• _WORK INSTRUCTIONS_: Return the lines below in which the string "イトーヨーカドー和光店" occurs.

• _RECORDED INFORMATION_:

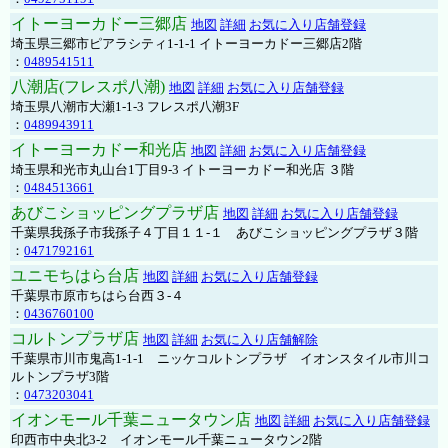
イトーヨーカドー三郷店
地図
詳細
お気に入り店舗登録
埼玉県三郷市ピアラシティ1-1-1 イトーヨーカドー三郷店2階
：
0489541511
八潮店(フレスポ八潮)
地図
詳細
お気に入り店舗登録
埼玉県八潮市大瀬1-1-3 フレスポ八潮3F
：
0489943911
イトーヨーカドー和光店
地図
詳細
お気に入り店舗登録
埼玉県和光市丸山台1丁目9-3 イトーヨーカドー和光店 ３階
：
0484513661
あびこショッピングプラザ店
地図
詳細
お気に入り店舗登録
千葉県我孫子市我孫子４丁目１１-１ あびこショッピングプラザ３階
：
0471792161
ユニモちはら台店
地図
詳細
お気に入り店舗登録
千葉県市原市ちはら台西３-４
：
0436760100
コルトンプラザ店
地図
詳細
お気に入り店舗解除
千葉県市川市鬼高1-1-1 ニッケコルトンプラザ イオンスタイル市川コ
ルトンプラザ3階
：
0473203041
イオンモール千葉ニュータウン店
地図
詳細
お気に入り店舗登録
印西市中央北3-2 イオンモール千葉ニュータウン2階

• _WORKED SOLUTION_:
イトーヨーカドー和光店
埼玉県和光市丸山台1丁目9-3 イトーヨーカドー和光店 ３階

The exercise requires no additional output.